• Your instructions:
Go through the records and copy each line where the string "source" occurs.

Data entries:
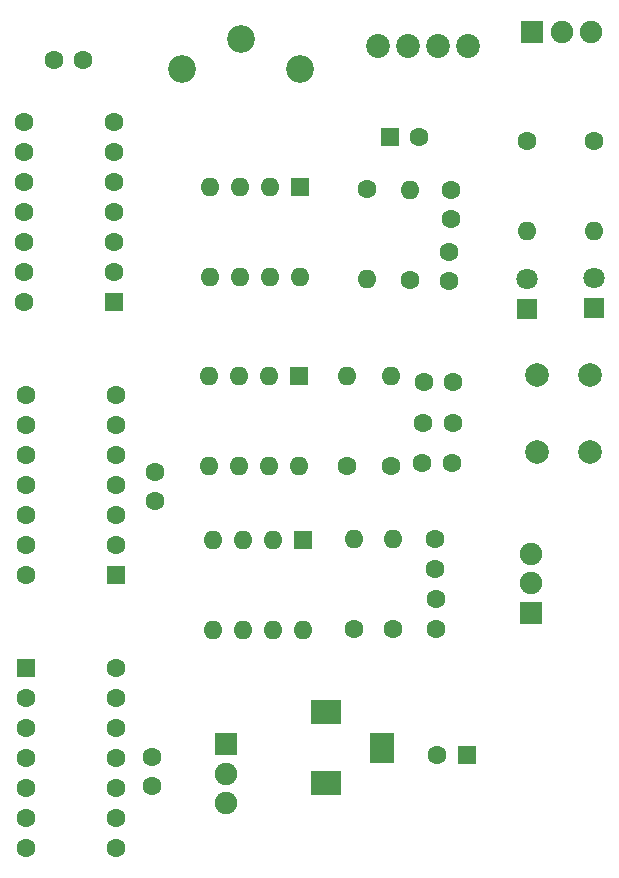
<source format=gbs>
%TF.GenerationSoftware,KiCad,Pcbnew,(6.0.7)*%
%TF.CreationDate,2022-08-17T23:10:38-05:00*%
%TF.ProjectId,clock_module,636c6f63-6b5f-46d6-9f64-756c652e6b69,rev?*%
%TF.SameCoordinates,Original*%
%TF.FileFunction,Soldermask,Bot*%
%TF.FilePolarity,Negative*%
%FSLAX46Y46*%
G04 Gerber Fmt 4.6, Leading zero omitted, Abs format (unit mm)*
G04 Created by KiCad (PCBNEW (6.0.7)) date 2022-08-17 23:10:38*
%MOMM*%
%LPD*%
G01*
G04 APERTURE LIST*
%ADD10R,1.900000X1.900000*%
%ADD11C,1.900000*%
%ADD12R,1.600000X1.600000*%
%ADD13C,1.600000*%
%ADD14O,1.600000X1.600000*%
%ADD15C,2.340000*%
%ADD16C,2.000000*%
%ADD17C,1.800000*%
%ADD18R,1.800000X1.800000*%
%ADD19R,2.600000X2.000000*%
%ADD20R,2.000000X2.600000*%
%ADD21C,2.020000*%
G04 APERTURE END LIST*
D10*
X143397087Y-128977487D03*
D11*
X143397087Y-131477487D03*
X143397087Y-133977487D03*
D12*
X126404487Y-122513687D03*
D13*
X126404487Y-125053687D03*
X126404487Y-127593687D03*
X126404487Y-130133687D03*
X126404487Y-132673687D03*
X126404487Y-135213687D03*
X126404487Y-137753687D03*
X134024487Y-137753687D03*
X134024487Y-135213687D03*
X134024487Y-132673687D03*
X134024487Y-130133687D03*
X134024487Y-127593687D03*
X134024487Y-125053687D03*
X134024487Y-122513687D03*
X155295600Y-81965800D03*
D14*
X155295600Y-89585800D03*
D15*
X139627600Y-71800800D03*
X144627600Y-69300800D03*
X149627600Y-71800800D03*
D16*
X174208000Y-104240400D03*
X174208000Y-97740400D03*
X169708000Y-104240400D03*
X169708000Y-97740400D03*
D13*
X154228800Y-119278400D03*
D14*
X154228800Y-111658400D03*
D12*
X157226000Y-77597000D03*
D13*
X159726000Y-77597000D03*
D17*
X174498000Y-89489200D03*
D18*
X174498000Y-92029200D03*
D13*
X158902400Y-89662000D03*
D14*
X158902400Y-82042000D03*
D13*
X162616200Y-98348800D03*
X160116200Y-98348800D03*
X161061400Y-114127600D03*
X161061400Y-111627600D03*
X168884600Y-77952600D03*
D14*
X168884600Y-85572600D03*
X153619200Y-97790000D03*
D13*
X153619200Y-105410000D03*
D14*
X149519800Y-105420000D03*
X146979800Y-105420000D03*
X144439800Y-105420000D03*
X141899800Y-105420000D03*
X141899800Y-97800000D03*
X144439800Y-97800000D03*
X146979800Y-97800000D03*
D12*
X149519800Y-97800000D03*
D13*
X174498000Y-77927200D03*
D14*
X174498000Y-85547200D03*
D13*
X162565400Y-101777800D03*
X160065400Y-101777800D03*
D12*
X163753800Y-129909687D03*
D13*
X161253800Y-129909687D03*
D12*
X133898200Y-91530800D03*
D13*
X133898200Y-88990800D03*
X133898200Y-86450800D03*
X133898200Y-83910800D03*
X133898200Y-81370800D03*
X133898200Y-78830800D03*
X133898200Y-76290800D03*
X126278200Y-76290800D03*
X126278200Y-78830800D03*
X126278200Y-81370800D03*
X126278200Y-83910800D03*
X126278200Y-86450800D03*
X126278200Y-88990800D03*
X126278200Y-91530800D03*
D10*
X169164000Y-117856000D03*
D11*
X169164000Y-115356000D03*
X169164000Y-112856000D03*
D10*
X169291000Y-68681600D03*
D11*
X171791000Y-68681600D03*
X174291000Y-68681600D03*
D13*
X162489200Y-105156000D03*
X159989200Y-105156000D03*
D12*
X134010400Y-114660200D03*
D13*
X134010400Y-112120200D03*
X134010400Y-109580200D03*
X134010400Y-107040200D03*
X134010400Y-104500200D03*
X134010400Y-101960200D03*
X134010400Y-99420200D03*
X126390400Y-99420200D03*
X126390400Y-101960200D03*
X126390400Y-104500200D03*
X126390400Y-107040200D03*
X126390400Y-109580200D03*
X126390400Y-112120200D03*
X126390400Y-114660200D03*
D14*
X157302200Y-97840800D03*
D13*
X157302200Y-105460800D03*
X157530800Y-119278400D03*
D14*
X157530800Y-111658400D03*
D13*
X137312400Y-105912600D03*
X137312400Y-108412600D03*
D17*
X168884600Y-89641600D03*
D18*
X168884600Y-92181600D03*
D19*
X151864087Y-126277487D03*
X151864087Y-132277487D03*
D20*
X156564087Y-129277487D03*
D13*
X137072487Y-130072087D03*
X137072487Y-132572087D03*
X162433000Y-84562000D03*
X162433000Y-82062000D03*
X161163000Y-119233000D03*
X161163000Y-116733000D03*
X162280600Y-89814400D03*
X162280600Y-87314400D03*
X131272600Y-71043800D03*
X128772600Y-71043800D03*
D12*
X149596000Y-81848800D03*
D14*
X147056000Y-81848800D03*
X144516000Y-81848800D03*
X141976000Y-81848800D03*
X141976000Y-89468800D03*
X144516000Y-89468800D03*
X147056000Y-89468800D03*
X149596000Y-89468800D03*
D21*
X163850400Y-69900800D03*
X161310400Y-69900800D03*
X158770400Y-69900800D03*
X156230400Y-69900800D03*
D12*
X149900800Y-111668400D03*
D14*
X147360800Y-111668400D03*
X144820800Y-111668400D03*
X142280800Y-111668400D03*
X142280800Y-119288400D03*
X144820800Y-119288400D03*
X147360800Y-119288400D03*
X149900800Y-119288400D03*
M02*

</source>
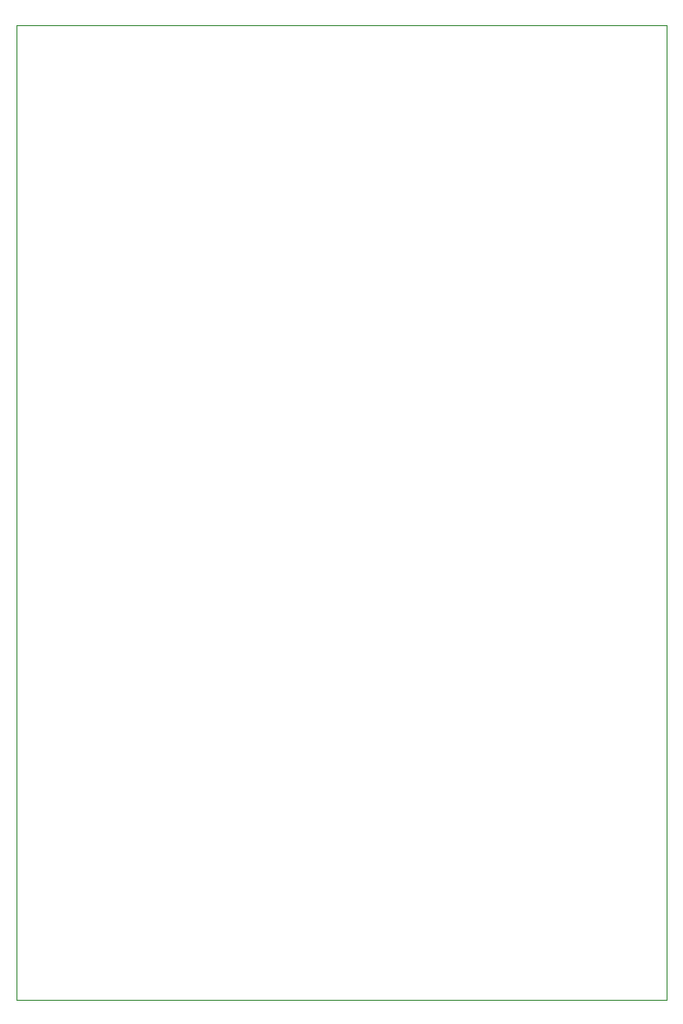
<source format=gm1>
G04 #@! TF.GenerationSoftware,KiCad,Pcbnew,9.0.4*
G04 #@! TF.CreationDate,2025-09-12T09:59:32-04:00*
G04 #@! TF.ProjectId,SBP_Routing_Board,5342505f-526f-4757-9469-6e675f426f61,rev?*
G04 #@! TF.SameCoordinates,Original*
G04 #@! TF.FileFunction,Profile,NP*
%FSLAX46Y46*%
G04 Gerber Fmt 4.6, Leading zero omitted, Abs format (unit mm)*
G04 Created by KiCad (PCBNEW 9.0.4) date 2025-09-12 09:59:32*
%MOMM*%
%LPD*%
G01*
G04 APERTURE LIST*
G04 #@! TA.AperFunction,Profile*
%ADD10C,0.050000*%
G04 #@! TD*
G04 APERTURE END LIST*
D10*
X123400000Y-145000000D02*
X123400000Y-59750000D01*
X121400000Y-59750000D02*
X68500000Y-59750000D01*
X68500000Y-59750000D02*
X66500000Y-59750000D01*
X123400000Y-145000000D02*
X66500000Y-145000000D01*
X123400000Y-59750000D02*
X121400000Y-59750000D01*
X66500000Y-59750000D02*
X66500000Y-145000000D01*
M02*

</source>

• Finished exercise:
<source format=gbs>
</source>
<source format=gm1>
</source>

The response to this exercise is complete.